A rule of thumb for achieving great depth of field in landscape photography is:

  • Use an f/stop ranging from f/11 to f/16.
  • The closer the foreground is to the front of your lens, the higher the f/number should be.

For example, if the closest thing in the picture is about 4 feet away from the front of your lens, you can usually get away with an aperture of f/11 and get a great depth of field. If the closest thing in the picture is about 2 feet away from the front of your lens, you probably need to change to f/16.

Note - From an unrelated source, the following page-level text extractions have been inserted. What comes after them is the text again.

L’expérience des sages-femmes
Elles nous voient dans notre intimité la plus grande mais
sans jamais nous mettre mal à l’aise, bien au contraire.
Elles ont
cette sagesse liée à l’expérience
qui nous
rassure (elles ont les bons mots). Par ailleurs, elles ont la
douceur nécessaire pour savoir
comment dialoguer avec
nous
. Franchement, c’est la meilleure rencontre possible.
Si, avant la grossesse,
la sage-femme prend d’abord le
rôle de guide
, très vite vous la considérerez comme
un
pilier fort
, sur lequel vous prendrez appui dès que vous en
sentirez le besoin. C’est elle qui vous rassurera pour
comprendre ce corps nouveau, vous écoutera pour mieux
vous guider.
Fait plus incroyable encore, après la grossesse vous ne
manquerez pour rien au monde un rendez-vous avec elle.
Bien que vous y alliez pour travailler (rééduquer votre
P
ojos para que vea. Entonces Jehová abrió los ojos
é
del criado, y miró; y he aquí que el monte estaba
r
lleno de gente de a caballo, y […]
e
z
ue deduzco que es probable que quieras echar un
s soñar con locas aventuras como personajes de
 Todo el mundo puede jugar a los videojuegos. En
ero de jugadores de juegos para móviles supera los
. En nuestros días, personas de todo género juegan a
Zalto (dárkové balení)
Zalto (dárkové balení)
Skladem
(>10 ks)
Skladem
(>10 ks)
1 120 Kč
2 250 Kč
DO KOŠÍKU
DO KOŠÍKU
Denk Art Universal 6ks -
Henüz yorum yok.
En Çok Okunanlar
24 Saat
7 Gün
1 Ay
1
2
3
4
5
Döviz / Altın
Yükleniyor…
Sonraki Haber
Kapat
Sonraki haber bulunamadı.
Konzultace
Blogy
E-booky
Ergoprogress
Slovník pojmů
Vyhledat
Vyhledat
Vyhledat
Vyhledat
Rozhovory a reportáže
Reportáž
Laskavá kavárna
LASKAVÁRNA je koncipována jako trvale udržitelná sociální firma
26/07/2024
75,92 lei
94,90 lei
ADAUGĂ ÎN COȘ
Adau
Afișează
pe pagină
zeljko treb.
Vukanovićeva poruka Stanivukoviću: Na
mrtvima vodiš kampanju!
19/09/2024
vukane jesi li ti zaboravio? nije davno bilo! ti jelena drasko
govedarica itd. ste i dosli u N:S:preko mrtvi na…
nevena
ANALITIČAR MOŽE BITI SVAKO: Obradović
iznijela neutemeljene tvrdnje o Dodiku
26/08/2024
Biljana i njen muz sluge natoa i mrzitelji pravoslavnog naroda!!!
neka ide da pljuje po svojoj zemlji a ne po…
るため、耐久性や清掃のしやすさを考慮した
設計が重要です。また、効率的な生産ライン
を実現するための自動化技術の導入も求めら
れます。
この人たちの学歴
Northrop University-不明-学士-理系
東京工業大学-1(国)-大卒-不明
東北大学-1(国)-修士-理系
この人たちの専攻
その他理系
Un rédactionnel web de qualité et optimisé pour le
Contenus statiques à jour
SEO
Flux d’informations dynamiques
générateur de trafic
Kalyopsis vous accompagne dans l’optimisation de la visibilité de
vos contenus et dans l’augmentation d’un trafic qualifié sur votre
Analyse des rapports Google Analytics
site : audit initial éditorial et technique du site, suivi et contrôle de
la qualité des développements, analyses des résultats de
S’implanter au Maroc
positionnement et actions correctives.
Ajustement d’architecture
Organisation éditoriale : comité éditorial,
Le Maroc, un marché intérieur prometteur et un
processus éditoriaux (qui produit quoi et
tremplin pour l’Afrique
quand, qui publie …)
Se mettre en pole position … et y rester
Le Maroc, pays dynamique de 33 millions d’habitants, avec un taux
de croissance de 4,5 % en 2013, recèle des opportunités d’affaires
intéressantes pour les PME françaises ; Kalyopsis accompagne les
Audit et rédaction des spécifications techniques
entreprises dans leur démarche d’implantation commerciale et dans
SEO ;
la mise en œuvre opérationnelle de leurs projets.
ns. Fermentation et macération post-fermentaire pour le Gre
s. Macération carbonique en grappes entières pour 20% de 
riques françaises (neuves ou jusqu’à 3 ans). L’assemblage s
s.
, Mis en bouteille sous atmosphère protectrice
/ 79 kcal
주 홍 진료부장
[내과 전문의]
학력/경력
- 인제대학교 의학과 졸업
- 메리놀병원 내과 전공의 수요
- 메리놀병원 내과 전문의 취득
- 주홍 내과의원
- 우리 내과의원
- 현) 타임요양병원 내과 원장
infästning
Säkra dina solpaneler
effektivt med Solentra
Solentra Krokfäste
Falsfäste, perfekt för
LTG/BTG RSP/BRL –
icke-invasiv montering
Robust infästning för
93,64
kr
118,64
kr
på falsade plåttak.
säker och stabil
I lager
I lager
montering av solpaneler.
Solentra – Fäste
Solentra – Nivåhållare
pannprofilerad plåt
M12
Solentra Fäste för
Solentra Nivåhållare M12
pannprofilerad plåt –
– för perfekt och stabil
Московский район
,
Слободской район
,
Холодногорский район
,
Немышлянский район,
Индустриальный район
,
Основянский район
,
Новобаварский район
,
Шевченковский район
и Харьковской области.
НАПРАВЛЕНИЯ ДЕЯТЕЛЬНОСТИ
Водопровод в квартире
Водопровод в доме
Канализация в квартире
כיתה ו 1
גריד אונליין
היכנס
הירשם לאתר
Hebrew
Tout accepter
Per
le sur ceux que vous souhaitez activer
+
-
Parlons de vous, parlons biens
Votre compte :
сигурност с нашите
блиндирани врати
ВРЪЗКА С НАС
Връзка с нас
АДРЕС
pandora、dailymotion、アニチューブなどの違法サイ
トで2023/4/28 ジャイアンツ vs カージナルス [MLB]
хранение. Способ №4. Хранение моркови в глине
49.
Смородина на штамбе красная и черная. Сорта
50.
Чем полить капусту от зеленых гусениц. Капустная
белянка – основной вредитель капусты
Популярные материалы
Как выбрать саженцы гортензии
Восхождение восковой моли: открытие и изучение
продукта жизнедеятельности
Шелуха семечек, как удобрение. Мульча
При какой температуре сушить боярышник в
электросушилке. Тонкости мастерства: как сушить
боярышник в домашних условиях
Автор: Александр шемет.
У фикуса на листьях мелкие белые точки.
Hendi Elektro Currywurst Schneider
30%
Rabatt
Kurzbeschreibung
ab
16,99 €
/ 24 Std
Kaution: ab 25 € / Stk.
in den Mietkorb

Define Wide Angle vs. Telephoto

Let’s define the difference between wide angle lenses and telephoto lenses. This is important, because when you use these rules of thumb, you change the way you focus based on the type of lens that you’re using.
  • Wide angle: anything wider than 35 mm-e. Or wider than 24mm on a APS-C sensor size camera. A wider lens takes in a larger angle of view. That means that when you look through the lens you see more of the scene. A 14mm lens is wider than a 24mm lens. The shorter the focal length the wider the lens. Tangent: if you’re just learning to shoot wide consider using a focal length of 24mm-e (16mm on APS-C). It’s wide, but not too wide. Learning on anything wider is more difficult, because it sees too much of the scene. That makes composition much more difficult.
  • Telephoto: anything longer than 60mm-e. Or longer than 40mm on a APS-C sensor size camera. As you increase the number of millimeters of a lens, your lens sees less; a 200mm lens is longer and you see a narrower view than a 100mm lens. Basically, you zoom in.